Data shown ::
···

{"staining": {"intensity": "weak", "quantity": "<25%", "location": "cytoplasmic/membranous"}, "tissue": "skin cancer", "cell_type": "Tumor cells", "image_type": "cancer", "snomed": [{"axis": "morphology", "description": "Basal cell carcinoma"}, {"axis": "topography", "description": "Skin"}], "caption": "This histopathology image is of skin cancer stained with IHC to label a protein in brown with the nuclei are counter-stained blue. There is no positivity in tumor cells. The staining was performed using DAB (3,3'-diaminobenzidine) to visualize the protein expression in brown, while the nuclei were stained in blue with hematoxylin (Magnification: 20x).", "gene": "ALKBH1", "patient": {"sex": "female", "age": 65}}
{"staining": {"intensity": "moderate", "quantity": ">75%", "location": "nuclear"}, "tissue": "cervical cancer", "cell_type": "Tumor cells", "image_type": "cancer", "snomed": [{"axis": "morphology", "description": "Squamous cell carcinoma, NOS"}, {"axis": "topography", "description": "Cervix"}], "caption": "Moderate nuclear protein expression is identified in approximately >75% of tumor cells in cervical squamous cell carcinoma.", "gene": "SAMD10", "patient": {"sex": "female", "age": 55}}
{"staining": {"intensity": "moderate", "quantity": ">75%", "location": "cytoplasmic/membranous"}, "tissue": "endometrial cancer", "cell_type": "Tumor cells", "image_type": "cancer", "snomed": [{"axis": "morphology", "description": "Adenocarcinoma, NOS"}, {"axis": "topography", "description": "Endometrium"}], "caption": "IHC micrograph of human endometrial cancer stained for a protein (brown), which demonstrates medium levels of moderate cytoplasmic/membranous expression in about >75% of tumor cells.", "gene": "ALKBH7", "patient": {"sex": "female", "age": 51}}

···

Exercise prompt ::
Would you retype all of the data exactly as shown?

Reply to the exercise ::
{"staining": {"intensity": "weak", "quantity": "<25%", "location": "cytoplasmic/membranous"}, "tissue": "skin cancer", "cell_type": "Tumor cells", "image_type": "cancer", "snomed": [{"axis": "morphology", "description": "Basal cell carcinoma"}, {"axis": "topography", "description": "Skin"}], "caption": "This histopathology image is of skin cancer stained with IHC to label a protein in brown with the nuclei are counter-stained blue. There is no positivity in tumor cells. The staining was performed using DAB (3,3'-diaminobenzidine) to visualize the protein expression in brown, while the nuclei were stained in blue with hematoxylin (Magnification: 20x).", "gene": "ALKBH1", "patient": {"sex": "female", "age": 65}}
{"staining": {"intensity": "moderate", "quantity": ">75%", "location": "nuclear"}, "tissue": "cervical cancer", "cell_type": "Tumor cells", "image_type": "cancer", "snomed": [{"axis": "morphology", "description": "Squamous cell carcinoma, NOS"}, {"axis": "topography", "description": "Cervix"}], "caption": "Moderate nuclear protein expression is identified in approximately >75% of tumor cells in cervical squamous cell carcinoma.", "gene": "SAMD10", "patient": {"sex": "female", "age": 55}}
{"staining": {"intensity": "moderate", "quantity": ">75%", "location": "cytoplasmic/membranous"}, "tissue": "endometrial cancer", "cell_type": "Tumor cells", "image_type": "cancer", "snomed": [{"axis": "morphology", "description": "Adenocarcinoma, NOS"}, {"axis": "topography", "description": "Endometrium"}], "caption": "IHC micrograph of human endometrial cancer stained for a protein (brown), which demonstrates medium levels of moderate cytoplasmic/membranous expression in about >75% of tumor cells.", "gene": "ALKBH7", "patient": {"sex": "female", "age": 51}}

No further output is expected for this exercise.